L’épuisement de la philosophie accompagne l’essoufflement de la démocratie. Les analyses contemporaines se focalisent pour beaucoup sur la puissance politique et les questions d’ordre économique, parfois malgré elles. Les enjeux de l’égalité et de la solidarité, s’ils demeurent centraux, sont souvent envisagés sous ces angles. Les préoccupations écologiques deviennent plus prégnantes, mais cèdent le pas devant le pouvoir d’achat et les tensions internationales. Elles ne suffisent pas, de toute façon, à élaborer une philosophie qui, par son caractère général, embrasse nature et culture.
Les critiques d’un mode de vie bourgeois orienté par le paraître, la consommation, la capitalisation et l’accumulation d’expériences proposent le plus souvent une alternative sociale et politique : à la liberté négative d’entrepreneurs dont les projets ne sont pas entravés par l’État, ils opposent la liberté positive de citoyens qui participent, d’une manière ou d’une autre, à l’élaboration des politiques et de la vie en société. Autrement dit, le pouvoir politique est substitué au pouvoir économique.
Depuis deux siècles, l’horizon philosophique, d’un point de vue pratique, se réduit à l’économie et à la politique.

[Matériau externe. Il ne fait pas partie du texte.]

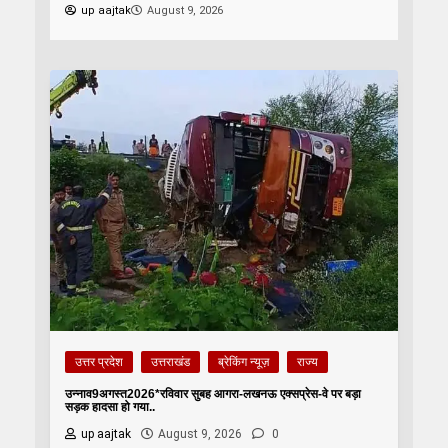
up aajtak
August 9, 2026
उत्तर प्रदेश
उत्तराखंड
ब्रेकिंग न्यूज़
राज्य
उन्नाव9अगस्त2026*रविवार सुबह आगरा-लखनऊ एक्सप्रेस-वे पर बड़ा
सड़क हादसा हो गया..
up aajtak
August 9, 2026
0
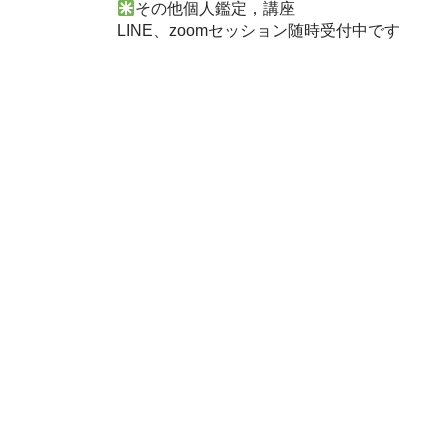
その他個人鑑定，講座
LINE、zoomセッション随時受付中です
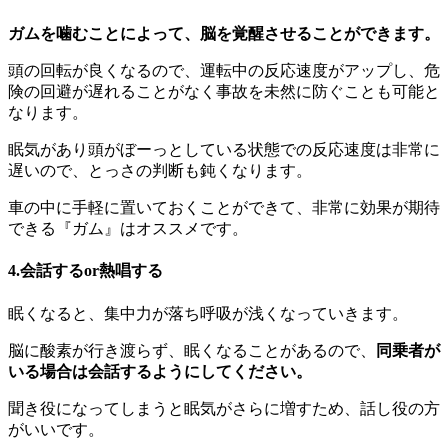
ガムを噛むことによって、脳を覚醒させることができます。
頭の回転が良くなるので、運転中の反応速度がアップし、危
険の回避が遅れることがなく事故を未然に防ぐことも可能と
なります。
眠気があり頭がぼーっとしている状態での反応速度は非常に
遅いので、とっさの判断も鈍くなります。
車の中に手軽に置いておくことができて、非常に効果が期待
できる『ガム』はオススメです。
4.会話するor熱唱する
眠くなると、集中力が落ち呼吸が浅くなっていきます。
脳に酸素が行き渡らず、眠くなることがあるので、
同乗者が
いる場合は会話するようにしてください。
聞き役になってしまうと眠気がさらに増すため、話し役の方
がいいです。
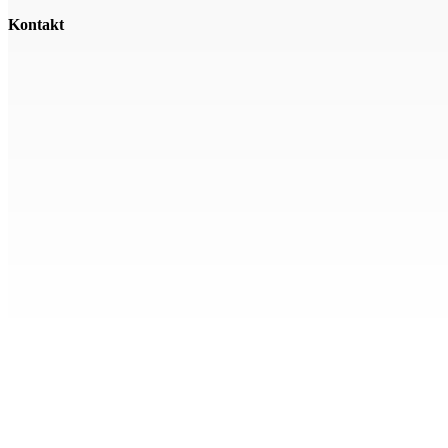
Kontakt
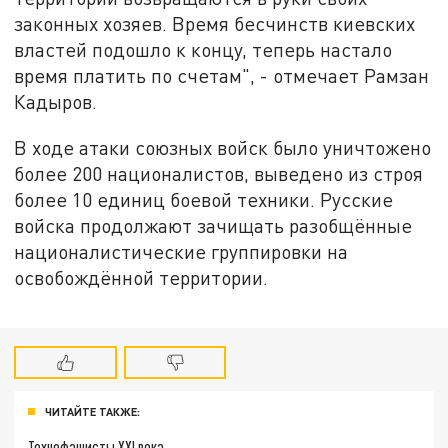
законных хозяев. Время бесчинств киевских
властей подошло к концу, теперь настало
время платить по счетам", - отмечает Рамзан
Кадыров.
В ходе атаки союзных войск было уничтожено
более 200 националистов, выведено из строя
более 10 единиц боевой техники. Русские
войска продолжают зачищать разобщённые
националистические группировки на
освобождённой территории.
ЧИТАЙТЕ ТАКЖЕ:
Технофашисты XXI века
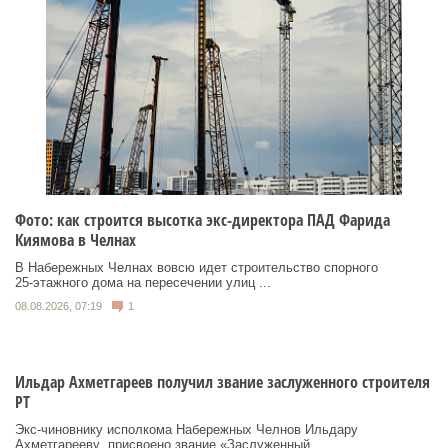
Фото: как строится высотка экс-директора ПАД Фарида
Киямова в Челнах
В Набережных Челнах вовсю идет строительство спорного
25‑этажного дома на пересечении улиц ...
08.08.2026, 07:19
1
Ильдар Ахметгареев получил звание заслуженного строителя
РТ
Экс‑чиновнику исполкома Набережных Челнов Ильдару
Ахметгарееву присвоено звание «Заслуженный ...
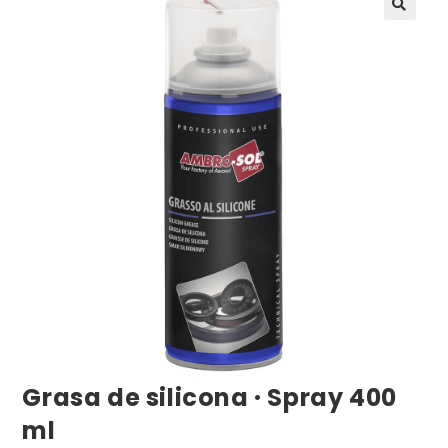
Grasa de silicona · Spray 400
ml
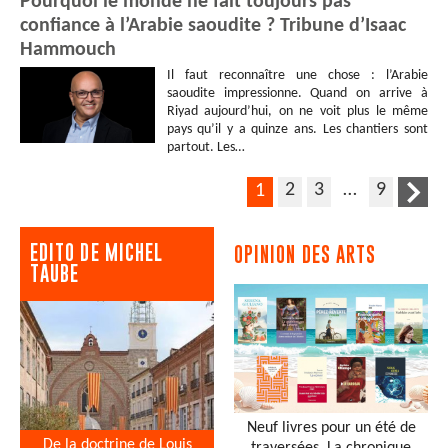
Pourquoi le monde ne fait toujours pas
confiance à l’Arabie saoudite ? Tribune d’Isaac
Hammouch
Il faut reconnaître une chose : l’Arabie
saoudite impressionne. Quand on arrive à
Riyad aujourd’hui, on ne voit plus le même
pays qu’il y a quinze ans. Les chantiers sont
partout. Les…
2
3
…
9
1
EDITO DE MICHEL
OPINION DES ARTS
TAUBE
Neuf livres pour un été de
De la doctrine de Louis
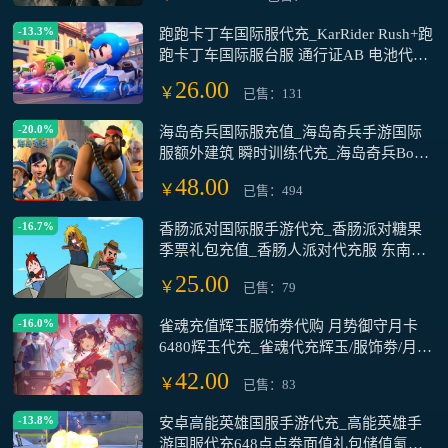
-13.3%
跑跑卡丁车国际服代充_KarRider Rush+跑
跑卡丁车国际服台服 通行证AB 电池代储
值代充_跑跑卡丁车国际服手游代充
26.00
￥
已售：131
-20.0%
海岛奇兵国际服充值_海岛奇兵手游国际
服额外建筑 瞬时训练代充_海岛奇兵Boom
Beach国际服 港台服代充储值氪金
48.00
￥
已售：494
-16.7%
香肠派对国际服手游代充_香肠派对糖果
季票礼包充值_香肠人派对代充服 东南亚
服
25.00
￥
已售：79
-16.0%
雀魂充值辉玉服饰劵代购 月势御守月卡
6480辉玉代充_雀魂代充辉玉/服饰劵/月卡
2800 3660 6480辉玉充值_雀魂代充辉玉
42.00
￥
已售：83
服饰 月卡 月势御守氪金6480代充充值
-13.8%
安卓高能英雄国服手游代充_高能英雄手
游国服代充648点点劵面值礼包储值氪金_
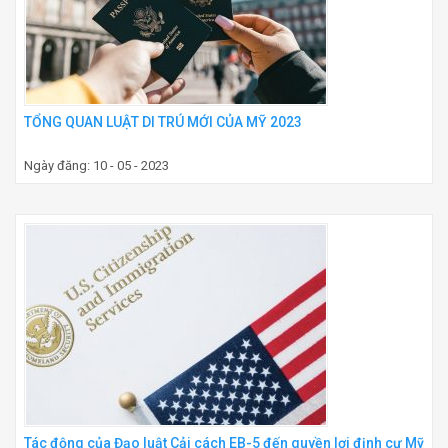
TỔNG QUAN LUẬT DI TRÚ MỚI CỦA MỸ 2023
Ngày đăng: 10 - 05 - 2023
Tác động của Đạo luật Cải cách EB-5 đến quyền lợi định cư Mỹ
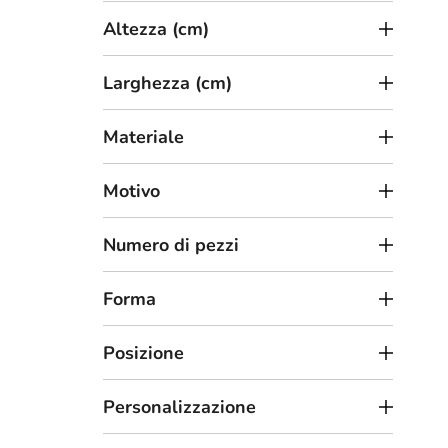
t
Altezza (cm)
t
i
Larghezza (cm)
Materiale
2
da
Motivo
Quad
fogl
Numero di pezzi
Forma
Posizione
Personalizzazione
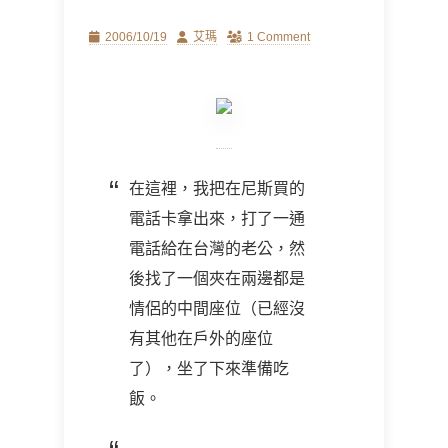
Posted
Author
2006/10/19
艾瑪
1 Comment
on
在這裡，我把在尼斯買的
電話卡拿出來，打了一通
電話給在台灣的老公，然
後找了一個夾在兩邊都是
情侶的中間座位（已經沒
有其他在戶外的座位
了），坐了下來準備吃
飯。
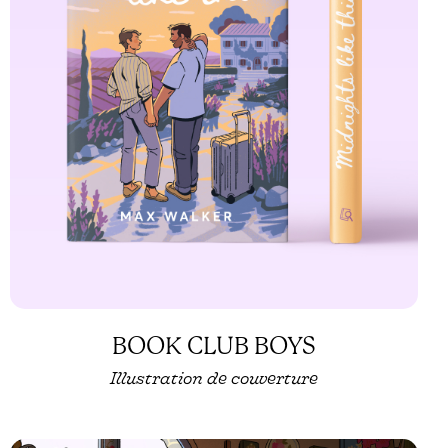
BOOK CLUB BOYS
Illustration de couverture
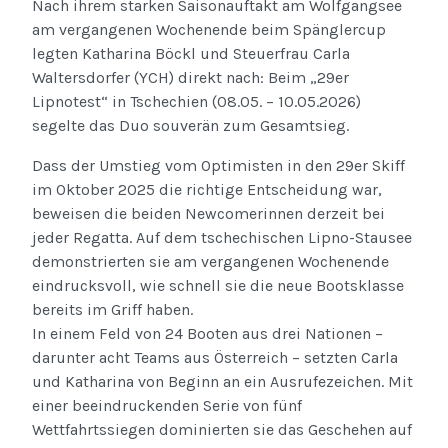
Nach ihrem starken Saisonauftakt am Wolfgangsee
am vergangenen Wochenende beim Spänglercup
legten Katharina Böckl und Steuerfrau Carla
Waltersdorfer (YCH) direkt nach: Beim „29er
Lipnotest“ in Tschechien (08.05. – 10.05.2026)
segelte das Duo souverän zum Gesamtsieg.
Dass der Umstieg vom Optimisten in den 29er Skiff
im Oktober 2025 die richtige Entscheidung war,
beweisen die beiden Newcomerinnen derzeit bei
jeder Regatta. Auf dem tschechischen Lipno-Stausee
demonstrierten sie am vergangenen Wochenende
eindrucksvoll, wie schnell sie die neue Bootsklasse
bereits im Griff haben.
In einem Feld von 24 Booten aus drei Nationen –
darunter acht Teams aus Österreich – setzten Carla
und Katharina von Beginn an ein Ausrufezeichen. Mit
einer beeindruckenden Serie von fünf
Wettfahrtssiegen dominierten sie das Geschehen auf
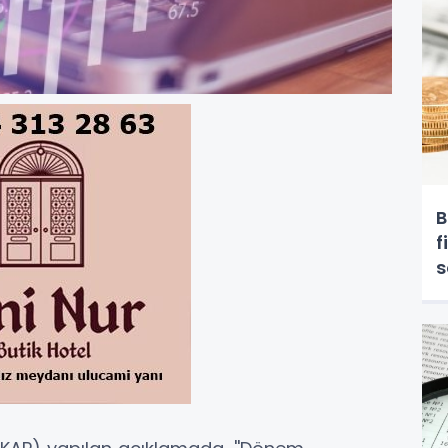
B
f
s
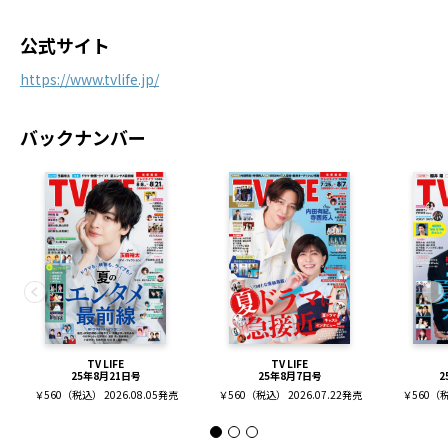
公式サイト
https://www.tvlife.jp/
バックナンバー
TV LIFE
TV LIFE
25年8月21日号
25年8月7日号
2
￥560（税込） 2026.08.05発売
￥560（税込） 2026.07.22発売
￥560（税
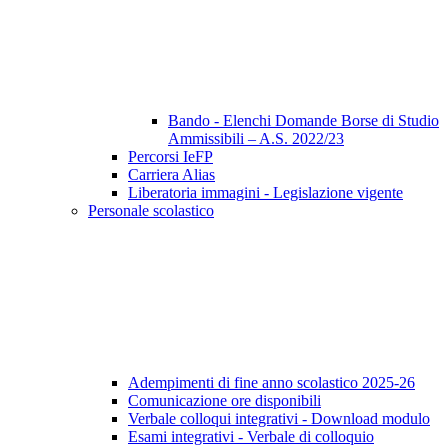
Bando - Elenchi Domande Borse di Studio
Ammissibili – A.S. 2022/23
Percorsi IeFP
Carriera Alias
Liberatoria immagini - Legislazione vigente
Personale scolastico
Adempimenti di fine anno scolastico 2025-26
Comunicazione ore disponibili
Verbale colloqui integrativi - Download modulo
Esami integrativi - Verbale di colloquio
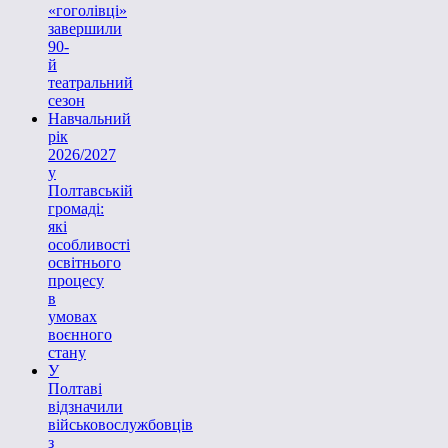
«гоголівці»
завершили
90-
й
театральний
сезон
Навчальний
рік
2026/2027
у
Полтавській
громаді:
які
особливості
освітнього
процесу
в
умовах
воєнного
стану
У
Полтаві
відзначили
військовослужбовців
з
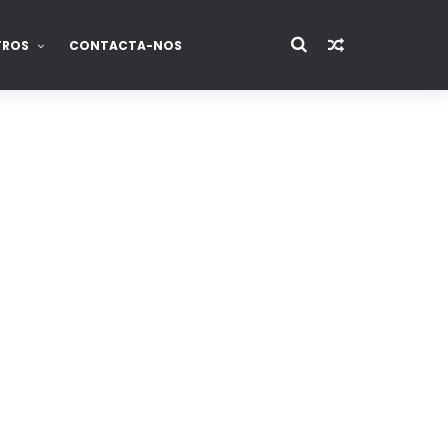
TROS
CONTACTA-NOS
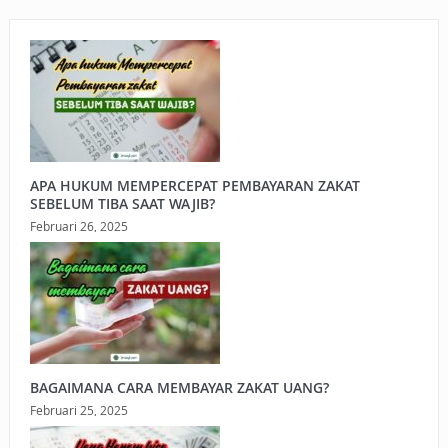
APA HUKUM MEMPERCEPAT PEMBAYARAN ZAKAT
SEBELUM TIBA SAAT WAJIB?
Februari 26, 2025
BAGAIMANA CARA MEMBAYAR ZAKAT UANG?
Februari 25, 2025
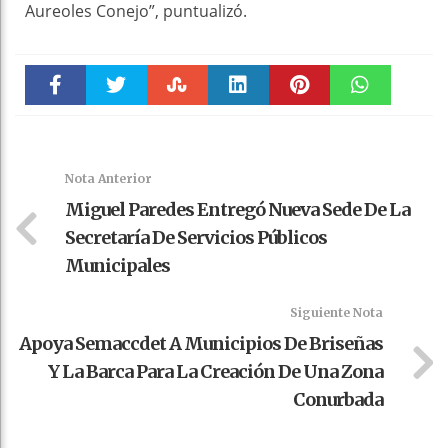
Aureoles Conejo”, puntualizó.
Faceboo
Twitter
Stumble
linkedin
Pinteres
WhatsAp
k
t
pt
Nota Anterior
Miguel Paredes Entregó Nueva Sede De La
Secretaría De Servicios Públicos
Municipales
Siguiente Nota
Apoya Semaccdet A Municipios De Briseñas
Y La Barca Para La Creación De Una Zona
Conurbada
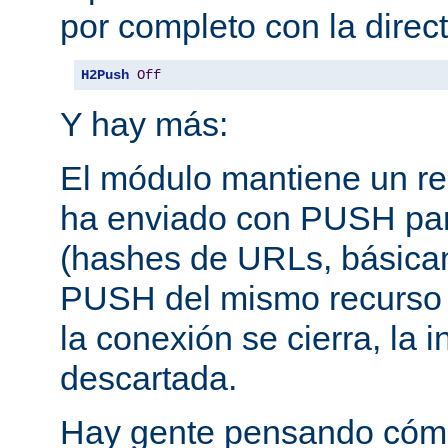
por completo con la direct
H2Push
Off
Y hay más:
El módulo mantiene un reg
ha enviado con PUSH pa
(hashes de URLs, básica
PUSH del mismo recurso
la conexión se cierra, la 
descartada.
Hay gente pensando cómo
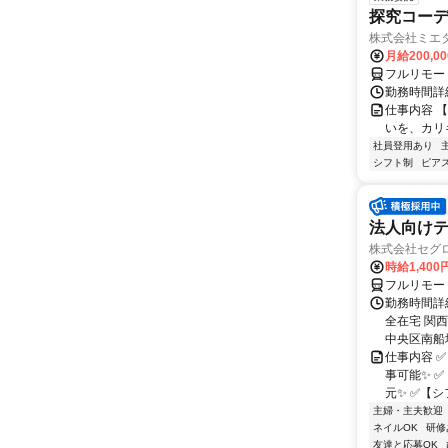
探究コー
株式会社ミエ
月給200,0
フルリモー
勤務時間詳細
仕事内容 
いを、カリ
社員登用あり
シフト制
ピアス
法人向けテ
株式会社セグ
時給1,400
フルリモー
勤務時間詳細
全在宅 関
中央区南船場1
仕事内容 
事可能✨ 
元✨ ✅【シ
主婦・主夫歓迎
ネイルOK
研修
友達と応募OK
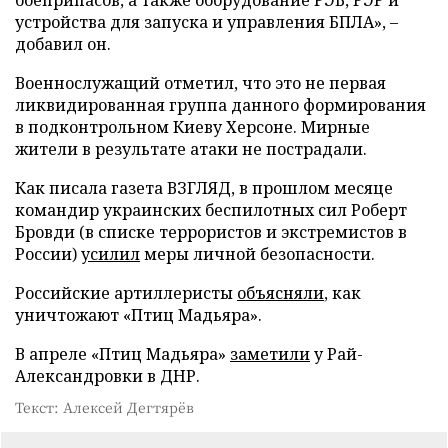
устройства для запуска и управления БПЛА», –
добавил он.
Военнослужащий отметил, что это не первая
ликвидированная группа данного формирования
в подконтрольном Киеву Херсоне. Мирные
жители в результате атаки не пострадали.
Как писала газета ВЗГЛЯД, в прошлом месяце
командир украинских беспилотных сил Роберт
Бровди (в списке террористов и экстремистов в
России)
усилил
меры личной безопасности.
Российские артиллеристы
объясняли
, как
уничтожают «Птиц Мадьяра».
В апреле «Птиц Мадьяра»
заметили
у Рай-
Александровки в ДНР.
Текст: Алексей Дегтярёв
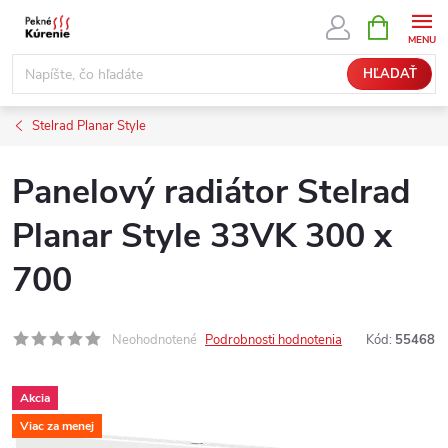
Prejsť
NÁKUPN
KOŠÍK
na
obsah
HĽADAŤ
Stelrad Planar Style
Panelový radiátor Stelrad
Planar Style 33VK 300 x
700
Neohodnotené
Podrobnosti hodnotenia
Kód:
55468
Akcia
Viac za menej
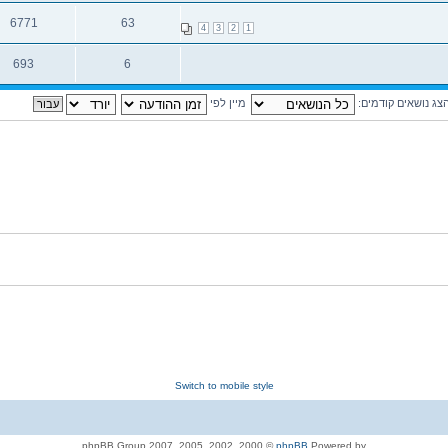
תגובות
צפיות
6771
63
4
3
2
1
תגובות
צפיות
693
6
תגובות
צפיות
צג נושאים קודמים:
מיין לפי
Switch to mobile style
© 2000, 2002, 2005, 2007 phpBB Group
phpBB
Powered by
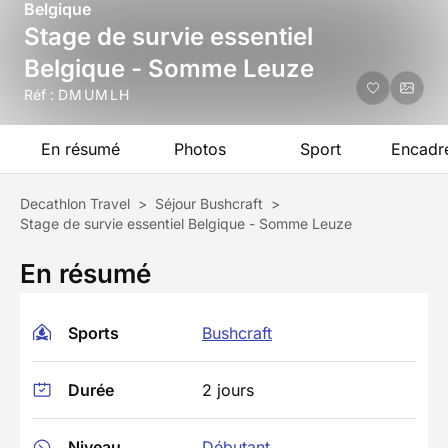
Belgique
Stage de survie essentiel
Belgique - Somme Leuze
Réf :
DMUMLH
En résumé
Photos
Sport
Encadr
Decathlon Travel
>
Séjour Bushcraft
>
Stage de survie essentiel Belgique - Somme Leuze
En résumé
Sports
Bushcraft
Durée
2 jours
Niveau
Débutant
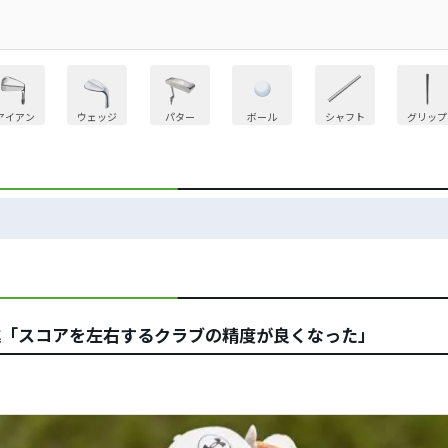
アイアン
ウェッジ
パター
ボール
シャフト
グリップ
進「スコアを左右するクラブの精度が良くなった」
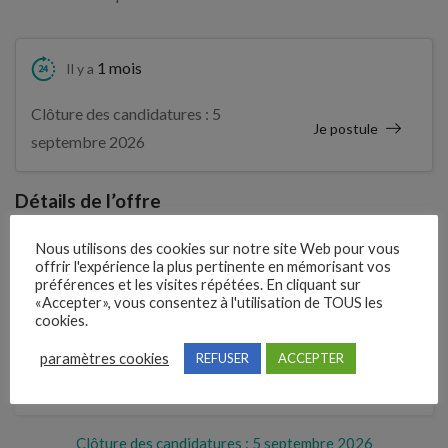
1 mois
Il y a
Clôture des candidatures : 5
Je postule
septembre 2026
Détails de l’offre
Nous utilisons des cookies sur notre site Web pour vous
offrir l'expérience la plus pertinente en mémorisant vos
Entreprise qui propose l'emploi
préférences et les visites répétées. En cliquant sur
BRETISOL
«Accepter», vous consentez à l'utilisation de TOUS les
cookies.
Référence
paramètres cookies
REFUSER
ACCEPTER
210WXSJ
Clôture des candidatures : 5 septembre 2026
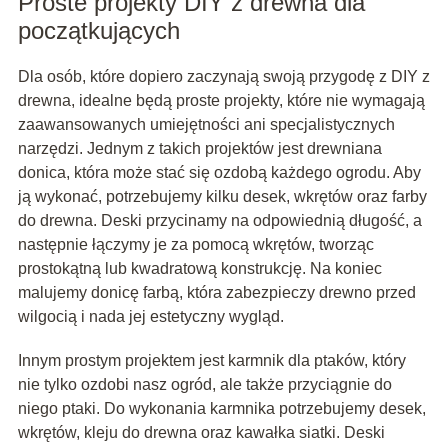
Proste projekty DIY z drewna dla
początkujących
Dla osób, które dopiero zaczynają swoją przygodę z DIY z
drewna, idealne będą proste projekty, które nie wymagają
zaawansowanych umiejętności ani specjalistycznych
narzędzi. Jednym z takich projektów jest drewniana
donica, która może stać się ozdobą każdego ogrodu. Aby
ją wykonać, potrzebujemy kilku desek, wkrętów oraz farby
do drewna. Deski przycinamy na odpowiednią długość, a
następnie łączymy je za pomocą wkrętów, tworząc
prostokątną lub kwadratową konstrukcję. Na koniec
malujemy donicę farbą, która zabezpieczy drewno przed
wilgocią i nada jej estetyczny wygląd.
Innym prostym projektem jest karmnik dla ptaków, który
nie tylko ozdobi nasz ogród, ale także przyciągnie do
niego ptaki. Do wykonania karmnika potrzebujemy desek,
wkrętów, kleju do drewna oraz kawałka siatki. Deski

Or nombre de personnes, de nos jours, prennent leurs distances avec ces deux sphères sociales. Et les philosophes, ainsi que les sociologues, de se lamenter indéfiniment d’une individualisation de la société. La philosophie tourne ainsi en rond, au point que le développement personnel l’a supplantée, celui-ci s’inspirant d’ailleurs de philosophies antiques comme l’épicurisme et le stoïcisme. Mais il ne s’agit pas, comme ce fut le cas durant l’Antiquité, d’adopter un mode de vie en accord avec des principes, seulement de piocher des idées pour se concocter une recette de bien-être au sein d’environnements délétères pour la santé mentale.
Personnellement, je considère l’économie et la politique comme des nécessités. De même qu’il est nécessaire de produire pour se nourrir, se loger, s’habiller, communiquer… il est nécessaire de se coordonner pour vivre ensemble sans se marcher ni se taper dessus. L’économie et la politique constituent pour moi les supports d’une vie intellectuelle qui ne se limite pas à ces sphères, d’une liberté de penser qui ne s’enferme pas dans des idéalisations et des oppositions structurelles.